Some will walk into the testing room nonchalant and relaxed; others will be so nervous they couldn’t finish breakfast. Some will work their way through questions methodically. Others will constantly hit the “back” arrow on their keyboard, or scrub at their test paper with an eraser as they second-guess their answers. And some will race - either confidently or carelessly - through multiple-choice and writing assessments, while others feel they’re watching the test clock speeding ahead in double-time as they struggle with each question.

Florida State Assessment and end-of-course testing sessions can be up to two hours long, and as each session winds down, some students will be finished early. Under district policy in Volusia and Flagler counties, students are told to sit quietly with their test book or computer terminal until the time for the test elapses. But some parents are challenging whether students who have completed their tests should be allowed to quietly read until the session is over, as is permitted in other districts including Seminole County.

There are arguments on both sides. Certainly, it’s a good idea to encourage students to go back over their answers at least once; a 2005 analysis of 40 years’ of educational research found that students who rethought their answers on multiple-choice questions were far more likely to end up with the correct answer. And written work almost always benefits from a close second read.

But there are students who will still be done early. And it’s not realistic to expect these quick-thinking students to switch themselves off and sit, perfectly quiet and still, while their classmates labor on - especially when students take two or more tests in a day. As the inevitable fidgeting sets in, the early finishers could prove to a potent distraction for other students who need every minute allotted to do well on their own tests.

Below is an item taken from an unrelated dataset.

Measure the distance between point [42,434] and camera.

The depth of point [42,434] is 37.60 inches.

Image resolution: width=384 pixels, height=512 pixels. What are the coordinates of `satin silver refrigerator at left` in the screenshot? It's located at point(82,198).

Volusia school administrators told The News-Journal’s Dustin Wyatt that they plan to re-examine the ban on allowing students who have finished their tests to read books. That makes sense, with one important caveat: Students should be encouraged - to the extent allowable under state policy - to go over their answers one more time. But after that, there’s no reason to force bored students to “sit and stare” - and every reason to minimize the dangers of distraction to their classmates.